Many people’s first instinct when reading about the guidelines on sex education in public schools is to consider whether they agree with the specifics of the proposal: Do I think that all eighth-graders should be familiar with emergency contraception and that fifth-graders should be able to define sexual harassment? Those are among the recommendations in a new report that was released by a consortium of health and education groups, which is receiving criticism from others who believe that abstinence should be a larger focus of all sex-education courses.
Yet course content really isn’t — or shouldn’t be — the main question. The real question is who gets to make the decision about what sex-ed curriculum a child is exposed to?

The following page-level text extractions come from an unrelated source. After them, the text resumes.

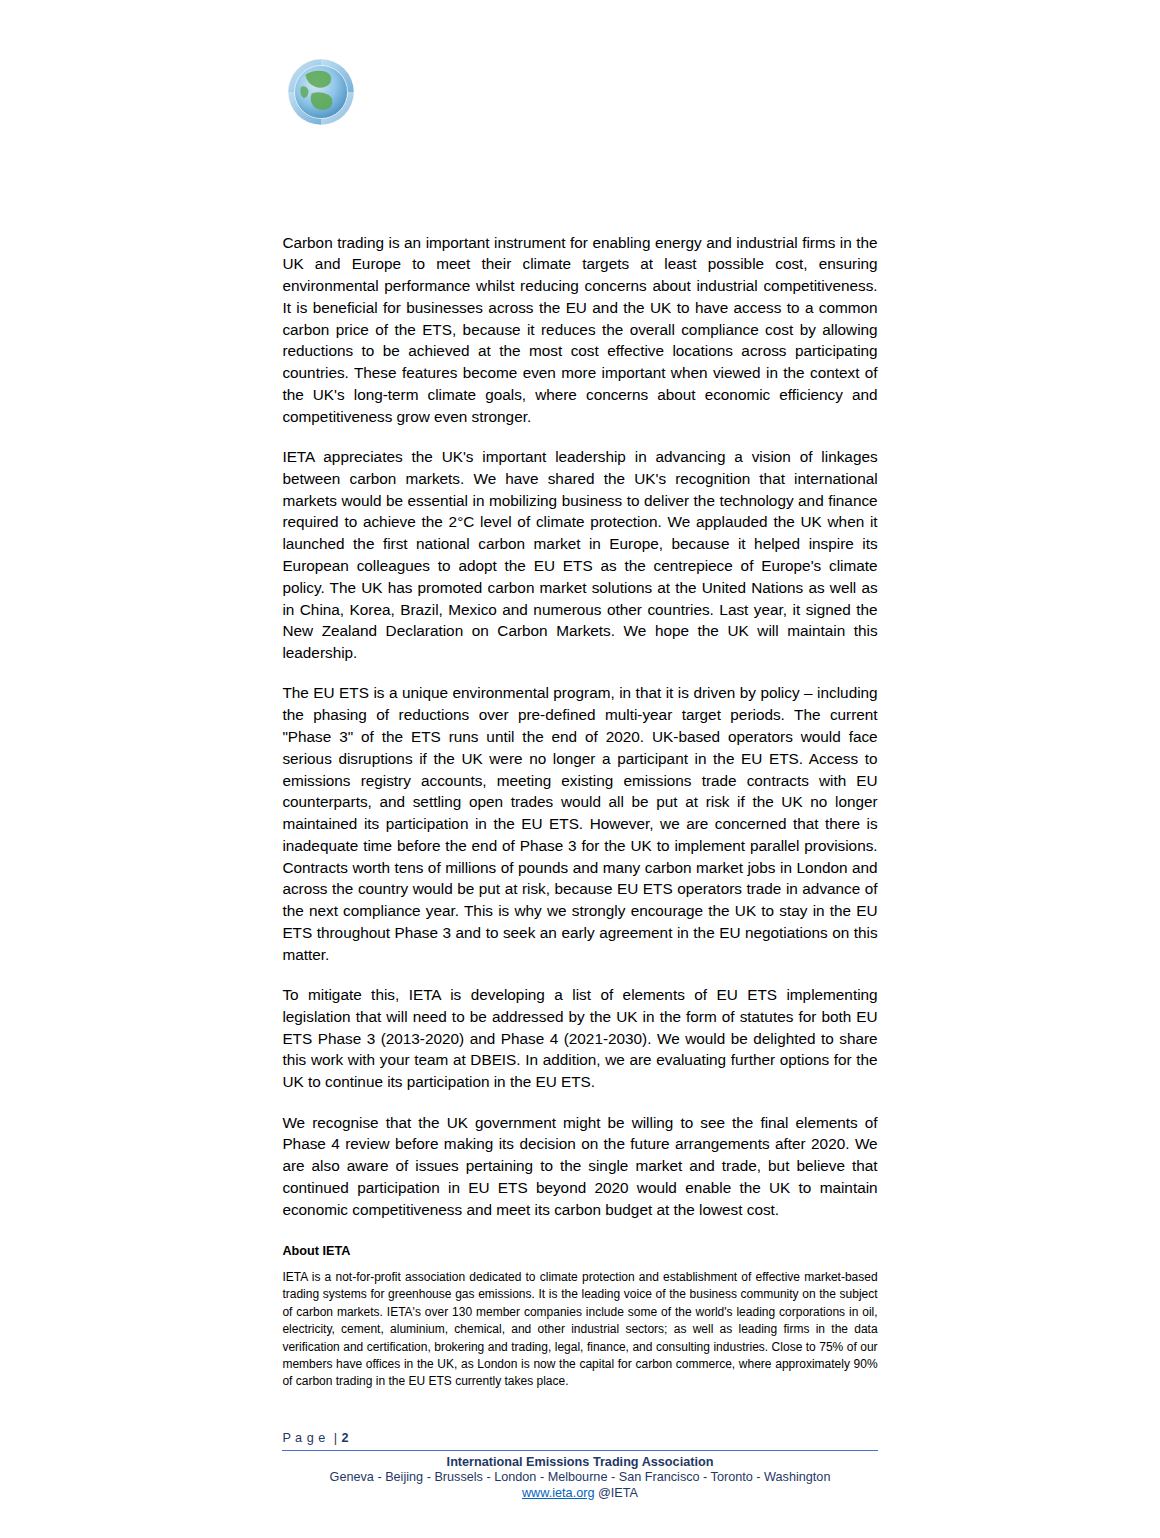Carbon trading is an important instrument for enabling energy and industrial firms in the UK and Europe to meet their climate targets at least possible cost, ensuring environmental performance whilst reducing concerns about industrial competitiveness. It is beneficial for businesses across the EU and the UK to have access to a common carbon price of the ETS, because it reduces the overall compliance cost by allowing reductions to be achieved at the most cost effective locations across participating countries. These features become even more important when viewed in the context of the UK's long-term climate goals, where concerns about economic efficiency and competitiveness grow even stronger.
IETA appreciates the UK's important leadership in advancing a vision of linkages between carbon markets. We have shared the UK's recognition that international markets would be essential in mobilizing business to deliver the technology and finance required to achieve the 2°C level of climate protection. We applauded the UK when it launched the first national carbon market in Europe, because it helped inspire its European colleagues to adopt the EU ETS as the centrepiece of Europe's climate policy. The UK has promoted carbon market solutions at the United Nations as well as in China, Korea, Brazil, Mexico and numerous other countries. Last year, it signed the New Zealand Declaration on Carbon Markets. We hope the UK will maintain this leadership.
The EU ETS is a unique environmental program, in that it is driven by policy – including the phasing of reductions over pre-defined multi-year target periods. The current "Phase 3" of the ETS runs until the end of 2020. UK-based operators would face serious disruptions if the UK were no longer a participant in the EU ETS. Access to emissions registry accounts, meeting existing emissions trade contracts with EU counterparts, and settling open trades would all be put at risk if the UK no longer maintained its participation in the EU ETS. However, we are concerned that there is inadequate time before the end of Phase 3 for the UK to implement parallel provisions. Contracts worth tens of millions of pounds and many carbon market jobs in London and across the country would be put at risk, because EU ETS operators trade in advance of the next compliance year. This is why we strongly encourage the UK to stay in the EU ETS throughout Phase 3 and to seek an early agreement in the EU negotiations on this matter.
To mitigate this, IETA is developing a list of elements of EU ETS implementing legislation that will need to be addressed by the UK in the form of statutes for both EU ETS Phase 3 (2013-2020) and Phase 4 (2021-2030). We would be delighted to share this work with your team at DBEIS. In addition, we are evaluating further options for the UK to continue its participation in the EU ETS.
We recognise that the UK government might be willing to see the final elements of Phase 4 review before making its decision on the future arrangements after 2020. We are also aware of issues pertaining to the single market and trade, but believe that continued participation in EU ETS beyond 2020 would enable the UK to maintain economic competitiveness and meet its carbon budget at the lowest cost.
About IETA
IETA is a not-for-profit association dedicated to climate protection and establishment of effective market-based trading systems for greenhouse gas emissions. It is the leading voice of the business community on the subject of carbon markets. IETA's over 130 member companies include some of the world's leading corporations in oil, electricity, cement, aluminium, chemical, and other industrial sectors; as well as leading firms in the data verification and certification, brokering and trading, legal, finance, and consulting industries. Close to 75% of our members have offices in the UK, as London is now the capital for carbon commerce, where approximately 90% of carbon trading in the EU ETS currently takes place.
P a g e | 2
International Emissions Trading Association
Geneva - Beijing - Brussels - London - Melbourne - San Francisco - Toronto - Washington
www.ieta.org @IETA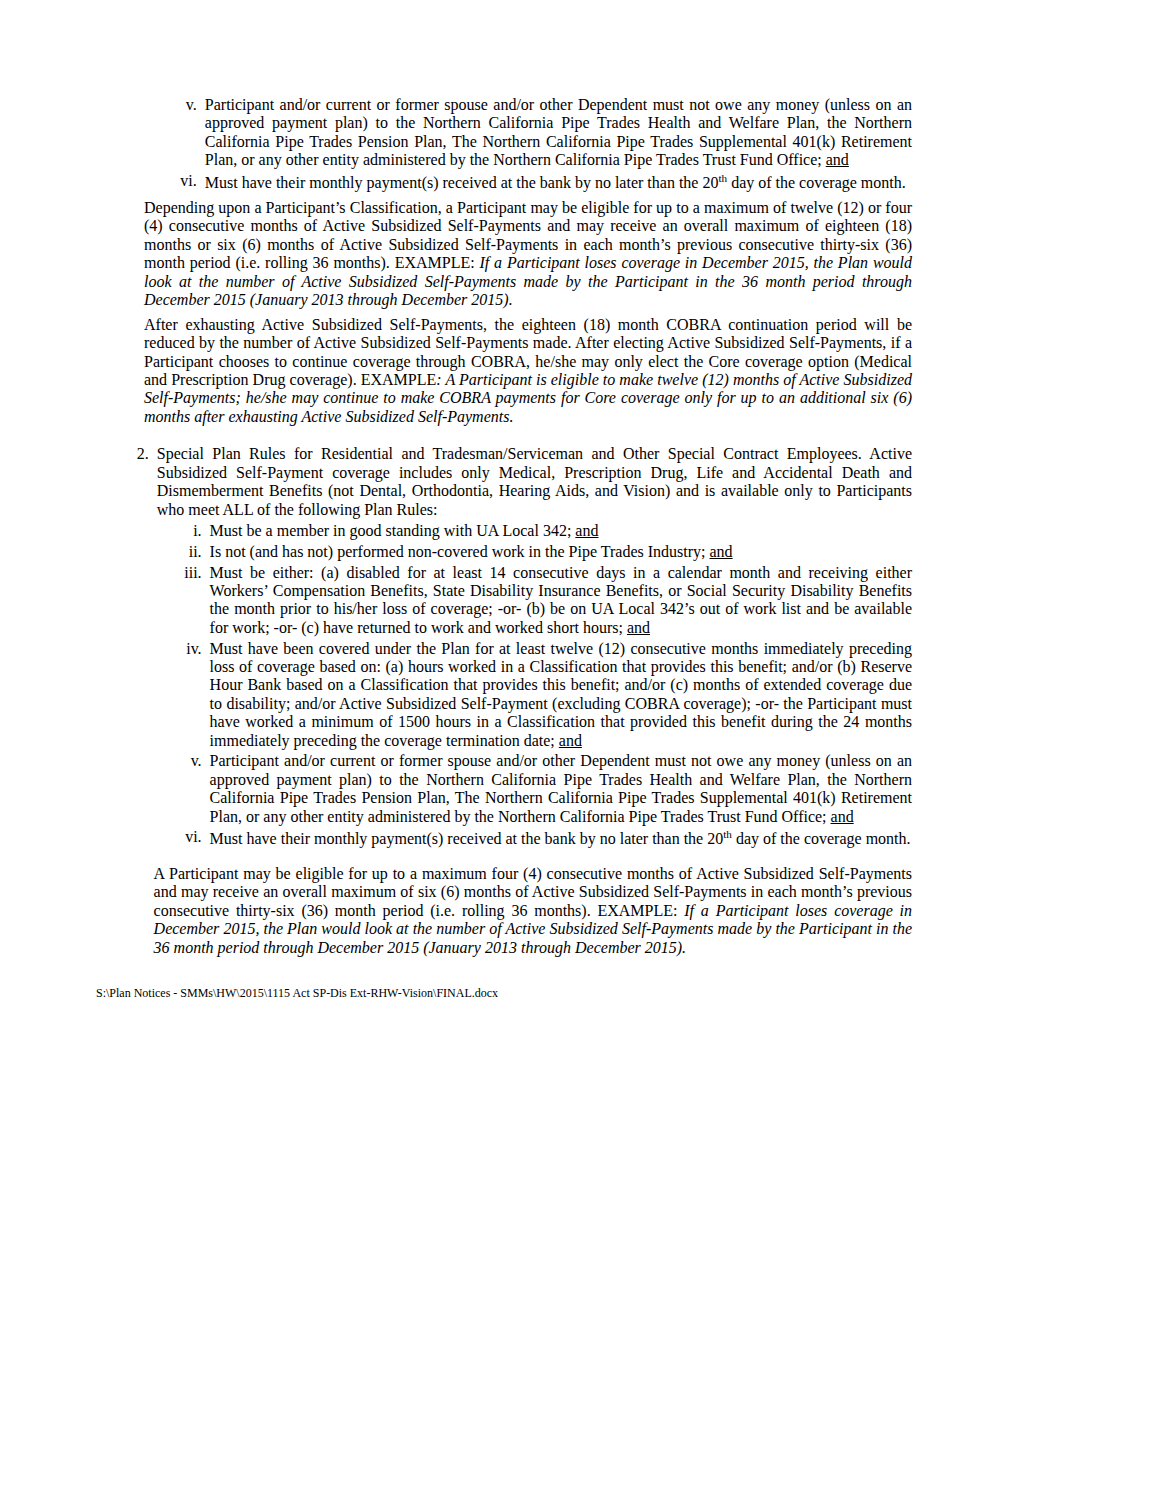v.
Participant and/or current or former spouse and/or other Dependent must not owe any money (unless on an approved payment plan) to the Northern California Pipe Trades Health and Welfare Plan, the Northern California Pipe Trades Pension Plan, The Northern California Pipe Trades Supplemental 401(k) Retirement Plan, or any other entity administered by the Northern California Pipe Trades Trust Fund Office; and
vi.
Must have their monthly payment(s) received at the bank by no later than the 20th day of the coverage month.
Depending upon a Participant’s Classification, a Participant may be eligible for up to a maximum of twelve (12) or four (4) consecutive months of Active Subsidized Self-Payments and may receive an overall maximum of eighteen (18) months or six (6) months of Active Subsidized Self-Payments in each month’s previous consecutive thirty-six (36) month period (i.e. rolling 36 months). EXAMPLE: If a Participant loses coverage in December 2015, the Plan would look at the number of Active Subsidized Self-Payments made by the Participant in the 36 month period through December 2015 (January 2013 through December 2015).
After exhausting Active Subsidized Self-Payments, the eighteen (18) month COBRA continuation period will be reduced by the number of Active Subsidized Self-Payments made. After electing Active Subsidized Self-Payments, if a Participant chooses to continue coverage through COBRA, he/she may only elect the Core coverage option (Medical and Prescription Drug coverage). EXAMPLE: A Participant is eligible to make twelve (12) months of Active Subsidized Self-Payments; he/she may continue to make COBRA payments for Core coverage only for up to an additional six (6) months after exhausting Active Subsidized Self-Payments.
2.
Special Plan Rules for Residential and Tradesman/Serviceman and Other Special Contract Employees. Active Subsidized Self-Payment coverage includes only Medical, Prescription Drug, Life and Accidental Death and Dismemberment Benefits (not Dental, Orthodontia, Hearing Aids, and Vision) and is available only to Participants who meet ALL of the following Plan Rules:
i.
Must be a member in good standing with UA Local 342; and
ii.
Is not (and has not) performed non-covered work in the Pipe Trades Industry; and
iii.
Must be either: (a) disabled for at least 14 consecutive days in a calendar month and receiving either Workers’ Compensation Benefits, State Disability Insurance Benefits, or Social Security Disability Benefits the month prior to his/her loss of coverage; -or- (b) be on UA Local 342’s out of work list and be available for work; -or- (c) have returned to work and worked short hours; and
iv.
Must have been covered under the Plan for at least twelve (12) consecutive months immediately preceding loss of coverage based on: (a) hours worked in a Classification that provides this benefit; and/or (b) Reserve Hour Bank based on a Classification that provides this benefit; and/or (c) months of extended coverage due to disability; and/or Active Subsidized Self-Payment (excluding COBRA coverage); -or- the Participant must have worked a minimum of 1500 hours in a Classification that provided this benefit during the 24 months immediately preceding the coverage termination date; and
v.
Participant and/or current or former spouse and/or other Dependent must not owe any money (unless on an approved payment plan) to the Northern California Pipe Trades Health and Welfare Plan, the Northern California Pipe Trades Pension Plan, The Northern California Pipe Trades Supplemental 401(k) Retirement Plan, or any other entity administered by the Northern California Pipe Trades Trust Fund Office; and
vi.
Must have their monthly payment(s) received at the bank by no later than the 20th day of the coverage month.
A Participant may be eligible for up to a maximum four (4) consecutive months of Active Subsidized Self-Payments and may receive an overall maximum of six (6) months of Active Subsidized Self-Payments in each month’s previous consecutive thirty-six (36) month period (i.e. rolling 36 months). EXAMPLE: If a Participant loses coverage in December 2015, the Plan would look at the number of Active Subsidized Self-Payments made by the Participant in the 36 month period through December 2015 (January 2013 through December 2015).
S:\Plan Notices - SMMs\HW\2015\1115 Act SP-Dis Ext-RHW-Vision\FINAL.docx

The problem with our current system isn’t that sex-ed classes lean too far in one direction or another. It’s that most parents have little control over such decisions because their child is assigned to a public school and has few options other than to enroll their child in that school. If parents had more control over such decisions — for example, if they had control of the $10,000 that is, on average, spent on each child in a public K–12 school and could use that money to pay tuition at any school they want — then they could select a program that reflects their values.
Sex-ed-curriculum decisions are mostly seen through a culture-war lens — are we going to emphasize the importance of abstinence or condom-use to the next generation? — but it’s a war that could be largely defused if we all agreed to disagree and let parents make decisions about what’s right for their children.